_WHAT IS EXPECTED_
After reading the data, copy it out in full and exactly.

_DATA FOR PROCESSING_

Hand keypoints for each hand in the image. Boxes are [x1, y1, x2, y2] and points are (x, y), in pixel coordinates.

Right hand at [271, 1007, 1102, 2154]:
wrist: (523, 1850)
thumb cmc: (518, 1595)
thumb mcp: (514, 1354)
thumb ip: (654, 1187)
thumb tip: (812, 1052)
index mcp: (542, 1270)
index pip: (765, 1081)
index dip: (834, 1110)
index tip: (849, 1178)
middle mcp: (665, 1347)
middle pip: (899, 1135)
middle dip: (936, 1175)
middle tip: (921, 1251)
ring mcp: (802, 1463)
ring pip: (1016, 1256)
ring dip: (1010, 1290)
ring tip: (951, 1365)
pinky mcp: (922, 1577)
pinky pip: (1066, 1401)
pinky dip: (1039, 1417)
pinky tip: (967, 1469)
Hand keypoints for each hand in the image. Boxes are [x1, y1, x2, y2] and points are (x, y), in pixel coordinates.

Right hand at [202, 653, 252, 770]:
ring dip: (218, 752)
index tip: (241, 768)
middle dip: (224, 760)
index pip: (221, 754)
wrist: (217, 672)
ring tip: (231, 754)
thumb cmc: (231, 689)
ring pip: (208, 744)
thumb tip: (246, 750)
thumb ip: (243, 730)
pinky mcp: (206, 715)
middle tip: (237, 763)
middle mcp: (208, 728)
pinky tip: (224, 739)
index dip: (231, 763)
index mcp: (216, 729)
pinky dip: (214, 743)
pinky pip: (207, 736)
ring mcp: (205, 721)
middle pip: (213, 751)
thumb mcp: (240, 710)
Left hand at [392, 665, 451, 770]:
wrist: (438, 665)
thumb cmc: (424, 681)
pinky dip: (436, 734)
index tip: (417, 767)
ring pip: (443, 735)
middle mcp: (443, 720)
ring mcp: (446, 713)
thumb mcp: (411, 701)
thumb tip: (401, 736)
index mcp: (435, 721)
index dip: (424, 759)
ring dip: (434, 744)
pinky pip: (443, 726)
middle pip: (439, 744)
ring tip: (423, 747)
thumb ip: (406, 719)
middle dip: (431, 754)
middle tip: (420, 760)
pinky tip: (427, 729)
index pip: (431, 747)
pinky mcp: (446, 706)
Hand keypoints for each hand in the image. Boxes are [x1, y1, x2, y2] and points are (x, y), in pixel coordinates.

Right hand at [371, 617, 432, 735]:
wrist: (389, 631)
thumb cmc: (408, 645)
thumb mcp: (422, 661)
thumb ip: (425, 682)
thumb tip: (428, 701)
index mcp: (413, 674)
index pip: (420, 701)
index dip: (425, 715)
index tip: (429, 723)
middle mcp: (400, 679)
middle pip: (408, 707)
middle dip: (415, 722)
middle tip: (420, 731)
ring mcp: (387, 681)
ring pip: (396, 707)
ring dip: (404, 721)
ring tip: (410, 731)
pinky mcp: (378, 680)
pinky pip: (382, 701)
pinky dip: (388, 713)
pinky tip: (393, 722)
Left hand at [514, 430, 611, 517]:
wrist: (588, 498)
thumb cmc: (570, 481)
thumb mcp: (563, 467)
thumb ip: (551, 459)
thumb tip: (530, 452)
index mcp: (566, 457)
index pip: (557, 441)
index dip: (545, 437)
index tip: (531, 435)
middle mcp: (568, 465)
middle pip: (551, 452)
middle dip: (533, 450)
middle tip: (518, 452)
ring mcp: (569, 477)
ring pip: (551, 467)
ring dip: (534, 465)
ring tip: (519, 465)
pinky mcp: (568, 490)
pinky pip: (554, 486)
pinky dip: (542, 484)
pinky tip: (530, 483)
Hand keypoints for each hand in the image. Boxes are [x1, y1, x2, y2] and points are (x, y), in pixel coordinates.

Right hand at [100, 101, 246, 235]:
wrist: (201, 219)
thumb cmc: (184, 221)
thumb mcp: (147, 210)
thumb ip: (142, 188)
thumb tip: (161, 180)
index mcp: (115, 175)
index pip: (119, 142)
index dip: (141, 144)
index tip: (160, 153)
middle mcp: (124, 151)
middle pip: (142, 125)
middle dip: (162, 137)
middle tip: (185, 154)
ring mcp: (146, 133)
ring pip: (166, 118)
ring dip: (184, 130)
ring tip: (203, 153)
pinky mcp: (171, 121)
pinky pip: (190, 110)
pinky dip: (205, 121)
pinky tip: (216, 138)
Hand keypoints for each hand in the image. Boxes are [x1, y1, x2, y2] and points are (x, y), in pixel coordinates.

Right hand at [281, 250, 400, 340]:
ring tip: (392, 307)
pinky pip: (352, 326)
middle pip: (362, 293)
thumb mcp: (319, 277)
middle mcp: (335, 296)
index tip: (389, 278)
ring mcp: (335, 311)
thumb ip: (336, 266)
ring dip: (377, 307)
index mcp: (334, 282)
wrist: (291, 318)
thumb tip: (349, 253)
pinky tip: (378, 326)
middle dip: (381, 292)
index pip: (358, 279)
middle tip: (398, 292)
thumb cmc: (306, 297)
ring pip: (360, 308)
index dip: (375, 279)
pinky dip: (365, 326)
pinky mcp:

_TASK ANSWER_
Hand keypoints for each hand in the image. Boxes are [x1, y1, x2, y2] and points are (x, y), in pixel coordinates.

Right hand at [271, 1007, 1102, 2154]:
wrist: (523, 1850)
thumb cmc: (518, 1595)
thumb mcp: (514, 1354)
thumb ip: (654, 1187)
thumb tip: (812, 1052)
index mcp: (542, 1270)
index pip: (765, 1081)
index dip: (834, 1110)
index tip: (849, 1178)
middle mcp: (665, 1347)
middle pip: (899, 1135)
middle dip: (936, 1175)
middle tip: (921, 1251)
ring mcp: (802, 1463)
ring pip: (1016, 1256)
ring dip: (1010, 1290)
ring tip: (951, 1365)
pinky mcp: (922, 1577)
pinky pip: (1066, 1401)
pinky dip: (1039, 1417)
pinky tip: (967, 1469)
Hand keypoints for each hand in the image. Boxes are [x1, y1, x2, y2] and points are (x, y), in pixel coordinates.

Right hand at [202, 653, 252, 770]:
ring dip: (218, 752)
index tip: (241, 768)
middle dip: (224, 760)
index pip: (221, 754)
wrist: (217, 672)
ring tip: (231, 754)
thumb cmc: (231, 689)
ring pip: (208, 744)
thumb tip: (246, 750)
thumb ip: (243, 730)
pinky mcp: (206, 715)
middle tip: (237, 763)
middle mcp: (208, 728)
pinky tip: (224, 739)
index dip: (231, 763)
index mcp: (216, 729)
pinky dip: (214, 743)
pinky pip: (207, 736)
ring mcp: (205, 721)
middle pip: (213, 751)
thumb mcp: (240, 710)
Left hand at [392, 665, 451, 770]:
wrist: (438, 665)
thumb cmc: (424, 681)
pinky dip: (436, 734)
index tip: (417, 767)
ring pip: (443, 735)
middle mcp: (443, 720)
ring mcp: (446, 713)
thumb mcp: (411, 701)
thumb tip: (401, 736)
index mcp: (435, 721)
index dip: (424, 759)
ring dip: (434, 744)
pinky pip: (443, 726)
middle pip: (439, 744)
ring tip: (423, 747)
thumb ip: (406, 719)
middle dip: (431, 754)
middle tip: (420, 760)
pinky tip: (427, 729)
index pip: (431, 747)
pinky mcp: (446, 706)
Hand keypoints for each hand in the image. Boxes are [x1, y1, x2, y2] and points are (x, y), in pixel coordinates.

Right hand at [371, 617, 432, 735]:
wrist: (389, 631)
thumb cmc: (408, 645)
thumb mcp: (422, 661)
thumb ip: (425, 682)
thumb tip: (428, 701)
index mcp: (413, 674)
index pip: (420, 701)
index dip: (425, 715)
index tip: (429, 723)
middle mcp: (400, 679)
middle pip: (408, 707)
middle dip: (415, 722)
middle tip: (420, 731)
ring mcp: (387, 681)
ring pip: (396, 707)
ring dip: (404, 721)
ring tip: (410, 731)
pinky mcp: (378, 680)
pinky pip: (382, 701)
pinky dip: (388, 713)
pinky tip: (393, 722)
Left hand at [514, 430, 611, 517]:
wrist: (588, 498)
thumb cmc: (570, 481)
thumb mcp: (563, 467)
thumb ip: (551, 459)
thumb tip: (530, 452)
index mcp: (566, 457)
index pip: (557, 441)
index dip: (545, 437)
index tip: (531, 435)
middle mcp: (568, 465)
middle pip: (551, 452)
middle dip: (533, 450)
middle tip: (518, 452)
ring mcp: (569, 477)
ring pip: (551, 467)
ring dip: (534, 465)
ring tip: (519, 465)
pinky mcp: (568, 490)
pinky pip: (554, 486)
pinky dip: (542, 484)
pinky tip: (530, 483)
Hand keypoints for each hand in the image. Boxes are [x1, y1, x2, y2] and points are (x, y), in pixel coordinates.

Right hand at [100, 101, 246, 235]:
wrist: (201, 219)
thumb cmc: (184, 221)
thumb mcp: (147, 210)
thumb ip: (142, 188)
thumb tip: (161, 180)
index mcp: (115, 175)
index pip: (119, 142)
index dip: (141, 144)
index tip: (160, 153)
middle mcp: (124, 151)
middle pip: (142, 125)
middle dip: (162, 137)
middle tip: (185, 154)
ring mcp: (146, 133)
ring pip: (166, 118)
ring dip: (184, 130)
ring tip: (203, 153)
pinky mcp: (171, 121)
pinky pip: (190, 110)
pinky dip: (205, 121)
pinky tip: (216, 138)
Hand keypoints for each hand in the image. Boxes are [x1, y1, x2, y2] and points are (x, y), in pixel coordinates.

Right hand at [281, 250, 400, 340]:
ring tip: (392, 307)
pinky pip: (352, 326)
middle pip: (362, 293)
thumb mcp: (319, 277)
middle mcp: (335, 296)
index tip: (389, 278)
ring mcp: (335, 311)
thumb ip: (336, 266)
ring dip: (377, 307)
index mcp: (334, 282)
wrist: (291, 318)
thumb tip: (349, 253)
pinky tip: (378, 326)
middle dip: (381, 292)
index pip: (358, 279)
middle tip: (398, 292)
thumb cmc: (306, 297)
ring pip: (360, 308)
index dip: (375, 279)
pinky dip: (365, 326)
pinky mcp:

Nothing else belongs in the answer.